§ **WHAT TO DO**: Reproduce the text of all the rows below with every "Regulier" swapped for "Normaal" and nothing else altered. Leave the pictures out of the answer.

(PROVIDED ENTRIES Opens)

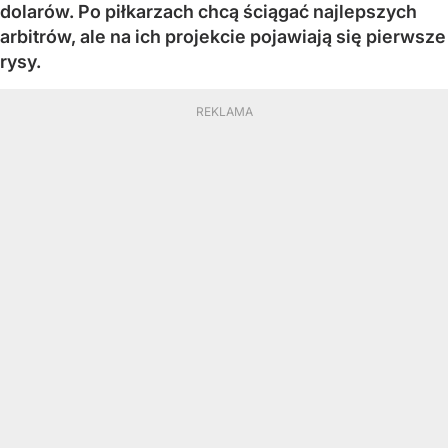
dolarów. Po piłkarzach chcą ściągać najlepszych
arbitrów, ale na ich projekcie pojawiają się pierwsze
rysy.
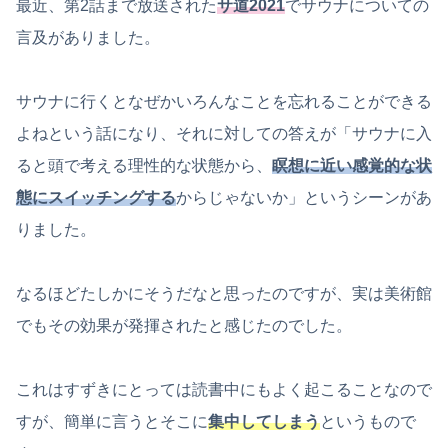
最近、第2話まで放送された
サ道2021
でサウナについての
言及がありました。
サウナに行くとなぜかいろんなことを忘れることができる
よねという話になり、それに対しての答えが「サウナに入
ると頭で考える理性的な状態から、
瞑想に近い感覚的な状
態にスイッチングする
からじゃないか」というシーンがあ
りました。
なるほどたしかにそうだなと思ったのですが、実は美術館
でもその効果が発揮されたと感じたのでした。
これはすずきにとっては読書中にもよく起こることなので
すが、簡単に言うとそこに
集中してしまう
というもので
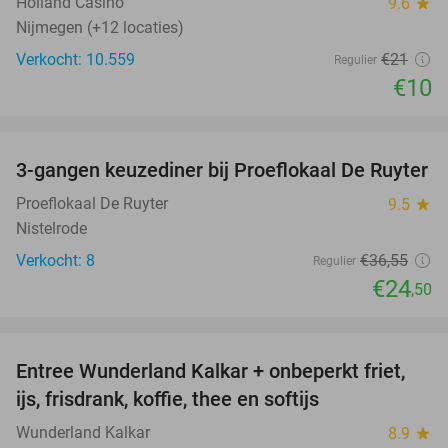
Holland Casino
9.6
star
Nijmegen (+12 locaties)
Verkocht: 10.559
€21
Regulier
€10
favorite_border
3-gangen keuzediner bij Proeflokaal De Ruyter
33%
NEW
TODAY
Proeflokaal De Ruyter
9.5
star
Nistelrode
Verkocht: 8
€36
,55
Regulier
€24
,50
favorite_border
Entree Wunderland Kalkar + onbeperkt friet,
32%
ijs, frisdrank, koffie, thee en softijs
Wunderland Kalkar
8.9
star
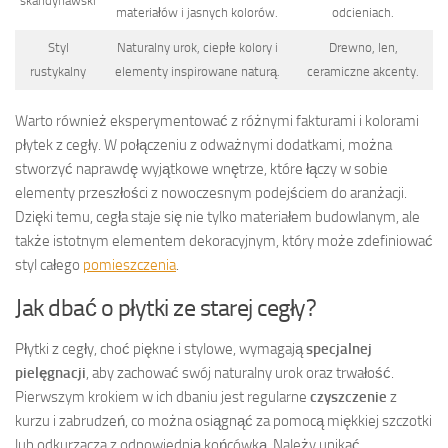
skandynawski
materiałów i jasnych kolorów.
odcieniach.
Styl
Naturalny urok, ciepłe kolory i
Drewno, len,
rustykalny
elementy inspirowane naturą.
ceramiczne akcenty.
Warto również eksperymentować z różnymi fakturami i kolorami
płytek z cegły. W połączeniu z odważnymi dodatkami, można
stworzyć naprawdę wyjątkowe wnętrze, które łączy w sobie
elementy przeszłości z nowoczesnym podejściem do aranżacji.
Dzięki temu, cegła staje się nie tylko materiałem budowlanym, ale
także istotnym elementem dekoracyjnym, który może zdefiniować
styl całego
pomieszczenia
.
Jak dbać o płytki ze starej cegły?
Płytki z cegły, choć piękne i stylowe, wymagają
specjalnej
pielęgnacji
, aby zachować swój naturalny urok oraz trwałość.
Pierwszym krokiem w ich dbaniu jest regularne
czyszczenie
z
kurzu i zabrudzeń, co można osiągnąć za pomocą miękkiej szczotki
lub odkurzacza z odpowiednią końcówką. Należy unikać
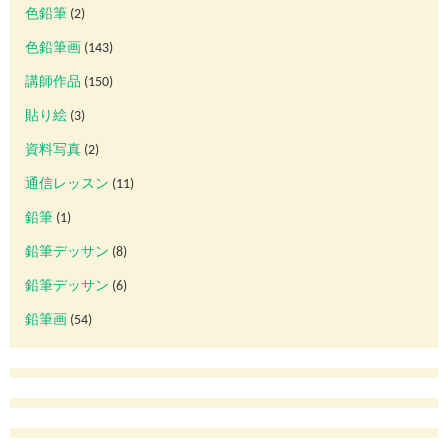
色鉛筆
(2)
色鉛筆画
(143)
講師作品
(150)
貼り絵
(3)
資料写真
(2)
通信レッスン
(11)
鉛筆
(1)
鉛筆デッサン
(8)
鉛筆デッサン
(6)
鉛筆画
(54)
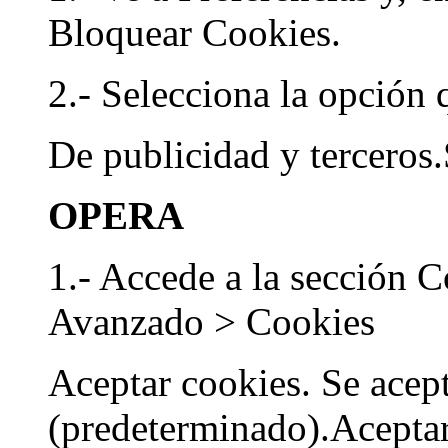
Bloquear Cookies.
2.- Selecciona la opción 
De publicidad y tercero
OPERA
1.- Accede a la sección 
Avanzado > Cookies
Aceptar cookies. Se acep
(predeterminado).Aceptar 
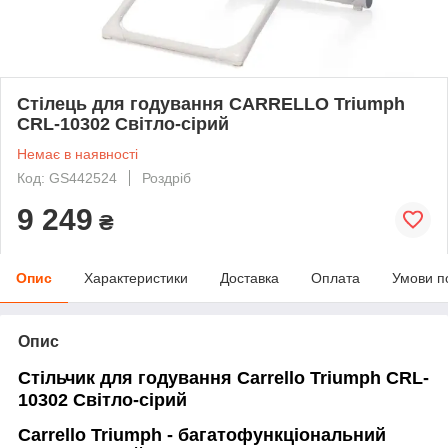
Стілець для годування CARRELLO Triumph
CRL-10302 Світло-сірий
Немає в наявності
Код: GS442524
Роздріб
9 249
₴
Опис
Характеристики
Доставка
Оплата
Умови п
Опис
Стільчик для годування Carrello Triumph CRL-
10302 Світло-сірий
Carrello Triumph - багатофункціональний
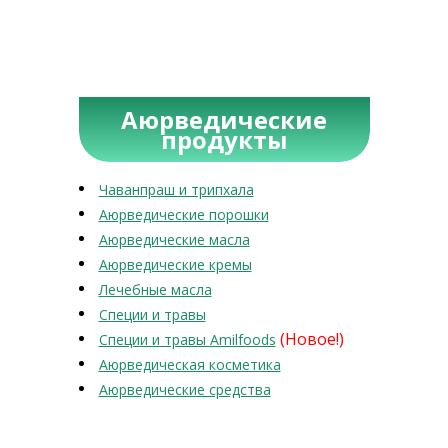
Аюрведические
продукты
Чаванпраш и трипхала
Аюрведические порошки
Аюрведические масла
Аюрведические кремы
Лечебные масла
Специи и травы
(Новое!)
Специи и травы Amilfoods
Аюрведическая косметика
Аюрведические средства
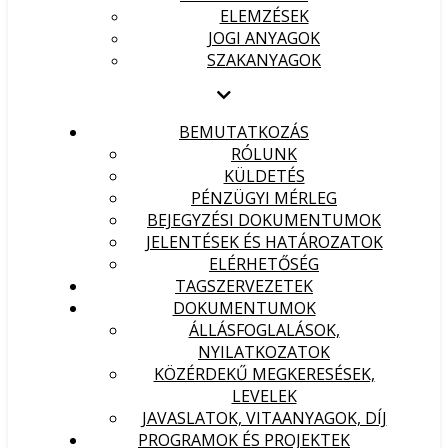
ELEMZÉSEK
JOGI ANYAGOK
SZAKANYAGOK
BEMUTATKOZÁS
RÓLUNK
KÜLDETÉS
PÉNZÜGYI MÉRLEG
BEJEGYZÉSI DOKUMENTUMOK
JELENTÉSEK ÉS HATÁROZATOK
ELÉRHETŐSÉG
TAGSZERVEZETEK
DOKUMENTUMOK
ÁLLÁSFOGLALÁSOK,
NYILATKOZATOK
KÖZÉRDEKŰ MEGKERESÉSEK,
LEVELEK
JAVASLATOK, VITAANYAGOK, DÍJ
PROGRAMOK ÉS PROJEKTEK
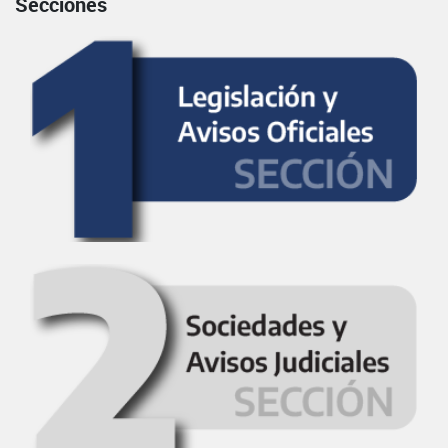
Secciones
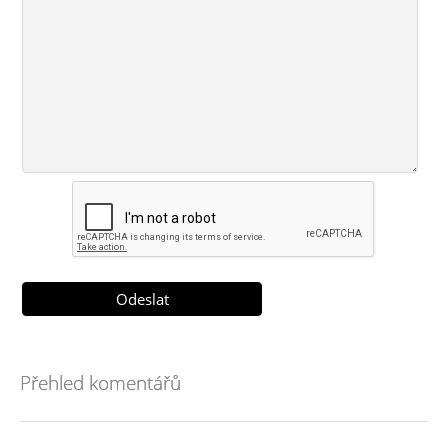
Přehled komentářů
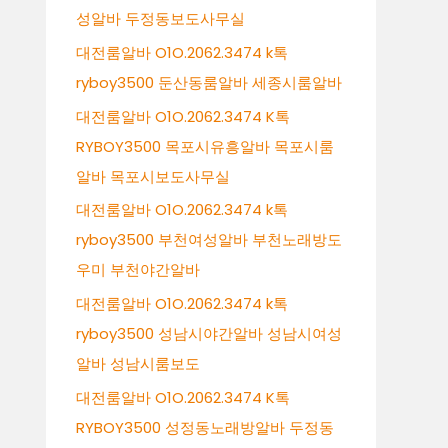
성알바 두정동보도사무실
대전룸알바 O1O.2062.3474 k톡
ryboy3500 둔산동룸알바 세종시룸알바
대전룸알바 O1O.2062.3474 K톡
RYBOY3500 목포시유흥알바 목포시룸
알바 목포시보도사무실
대전룸알바 O1O.2062.3474 k톡
ryboy3500 부천여성알바 부천노래방도
우미 부천야간알바
대전룸알바 O1O.2062.3474 k톡
ryboy3500 성남시야간알바 성남시여성
알바 성남시룸보도
대전룸알바 O1O.2062.3474 K톡
RYBOY3500 성정동노래방알바 두정동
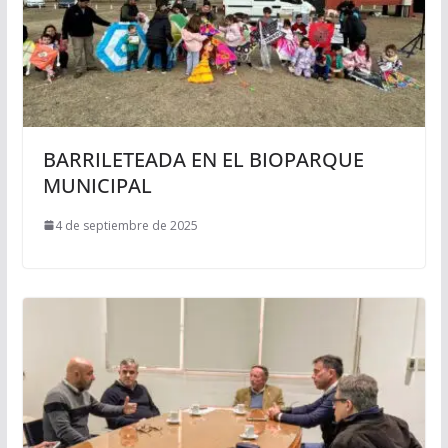
BARRILETEADA EN EL BIOPARQUE
MUNICIPAL
4 de septiembre de 2025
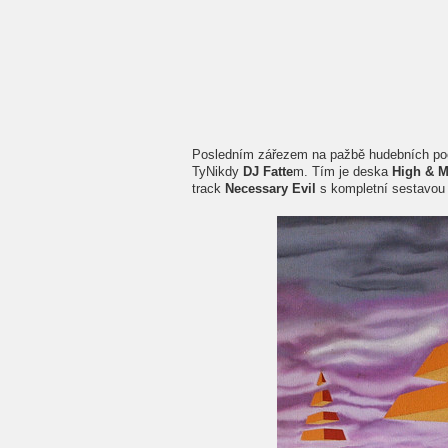
Posledním zářezem na pažbě hudebních p
TyNikdy
DJ Fatte
m. Tím je deska
High & M
track
Necessary Evil
s kompletní sestavo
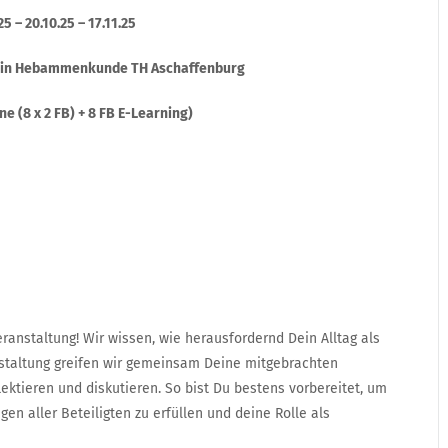
25 – 20.10.25 – 17.11.25
iterin Hebammenkunde TH Aschaffenburg
e (8 x 2 FB) + 8 FB E-Learning)
anstaltung! Wir wissen, wie herausfordernd Dein Alltag als
staltung greifen wir gemeinsam Deine mitgebrachten
lektieren und diskutieren. So bist Du bestens vorbereitet, um
n aller Beteiligten zu erfüllen und deine Rolle als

(PROVIDED ENTRIES Closes)

§ **TASK RESPONSE**:
dolarów. Po piłkarzach chcą ściągać najlepszych
arbitrów, ale na ich projekcie pojawiają się pierwsze
rysy.
最近、第2話まで放送された
サ道2021
でサウナについての
言及がありました。
サウナに行くとなぜかいろんなことを忘れることができる
よねという話になり、それに対しての答えが「サウナに入
ると頭で考える理性的な状態から、
瞑想に近い感覚的な状
態にスイッチングする
からじゃないか」というシーンがあ
りました。
なるほどたしかにそうだなと思ったのですが、実は美術館
でもその効果が発揮されたと感じたのでした。
これはすずきにとっては読書中にもよく起こることなので
すが、簡単に言うとそこに
集中してしまう
というもので
Holland Casino
9.6
star
Nijmegen (+12 locaties)
Verkocht: 10.559
€21
Normaal
€10
favorite_border
3-gangen keuzediner bij Proeflokaal De Ruyter
33%
NEW
TODAY
Proeflokaal De Ruyter
9.5
star
Nistelrode
Verkocht: 8
€36
,55
Normaal
€24
,50
favorite_border
Entree Wunderland Kalkar + onbeperkt friet,
32%
ijs, frisdrank, koffie, thee en softijs
Wunderland Kalkar
8.9
star
skandynawski
materiałów i jasnych kolorów.
odcieniach.
Styl
Naturalny urok, ciepłe kolory i
Drewno, len,
rustykalny
elementy inspirowane naturą.
ceramiczne akcenty.
Warto również eksperymentować z różnymi fakturami i kolorami
płytek z cegły. W połączeniu z odważnymi dodatkami, można
stworzyć naprawdę wyjątkowe wnętrze, które łączy w sobie
elementy przeszłości z nowoczesnym podejściem do aranżacji.
Dzięki temu, cegła staje się nie tylko materiałem budowlanym, ale
także istotnym elementem dekoracyjnym, który może zdefiniować
styl całego
pomieszczenia
.
Jak dbać o płytki ze starej cegły?
Płytki z cegły, choć piękne i stylowe, wymagają
specjalnej
pielęgnacji
, aby zachować swój naturalny urok oraz trwałość.
Pierwszym krokiem w ich dbaniu jest regularne
czyszczenie
z
kurzu i zabrudzeń, co można osiągnąć za pomocą miękkiej szczotki
lub odkurzacza z odpowiednią końcówką. Należy unikać
色鉛筆
(2)
色鉛筆画
(143)
講師作品
(150)
貼り絵
(3)
資料写真
(2)
通信レッスン
(11)
鉛筆
(1)
鉛筆デッサン
(8)
鉛筆デッサン
(6)
鉛筆画
(54)
Bloquear Cookies.
2.- Selecciona la opción 
De publicidad y tercero
OPERA
1.- Accede a la sección 
Avanzado > Cookies
Aceptar cookies. Se acep
(predeterminado).Aceptar 
Стілець для годування CARRELLO Triumph
CRL-10302 Світло-сірий
Немає в наявності
Код: GS442524
Роздріб
9 249
₴
Опис
Характеристики
Доставка
Оплата
Умови п
Опис
Стільчик для годування Carrello Triumph CRL-
10302 Світло-сірий
Carrello Triumph - багатофункціональний
Аюрведические
продукты
Чаванпраш и трипхала
Аюрведические порошки
Аюрведические масла
Аюрведические кремы
Лечебные масла
Специи и травы
(Новое!)
Специи и травы Amilfoods
Аюрведическая косметика
Аюрведические средства
ELEMZÉSEK
JOGI ANYAGOK
SZAKANYAGOK
BEMUTATKOZÁS
RÓLUNK
KÜLDETÉS
PÉNZÜGYI MÉRLEG
BEJEGYZÉSI DOKUMENTUMOK
JELENTÉSEK ÉS HATÁROZATOK
ELÉRHETŐSÉG
TAGSZERVEZETEK
DOKUMENTUMOK
ÁLLÁSFOGLALÁSOK,
NYILATKOZATOK
KÖZÉRDEKŰ MEGKERESÉSEK,
LEVELEK
JAVASLATOK, VITAANYAGOK, DÍJ
PROGRAMOK ÉS PROJEKTEK
Secciones
Přehled komentářů
성알바 두정동보도사무실
대전룸알바 O1O.2062.3474 k톡
ryboy3500 둔산동룸알바 세종시룸알바
대전룸알바 O1O.2062.3474 K톡
RYBOY3500 목포시유흥알바 목포시룸
알바 목포시보도사무실
대전룸알바 O1O.2062.3474 k톡
ryboy3500 부천여성알바 부천노래방도
우미 부천야간알바
대전룸알바 O1O.2062.3474 k톡
ryboy3500 성남시야간알바 성남시여성
알바 성남시룸보도
대전룸알바 O1O.2062.3474 K톡
RYBOY3500 성정동노래방알바 두정동
BARRILETEADA EN EL BIOPARQUE
MUNICIPAL
4 de septiembre de 2025
Posledním zářezem na pažbě hudebních p
TyNikdy
DJ Fatte
m. Tím je deska
High & M
track
Necessary Evil
s kompletní sestavo
25 – 20.10.25 – 17.11.25
iterin Hebammenkunde TH Aschaffenburg
e (8 x 2 FB) + 8 FB E-Learning)
anstaltung! Wir wissen, wie herausfordernd Dein Alltag als
staltung greifen wir gemeinsam Deine mitgebrachten
lektieren und diskutieren. So bist Du bestens vorbereitet, um
n aller Beteiligten zu erfüllen und deine Rolle als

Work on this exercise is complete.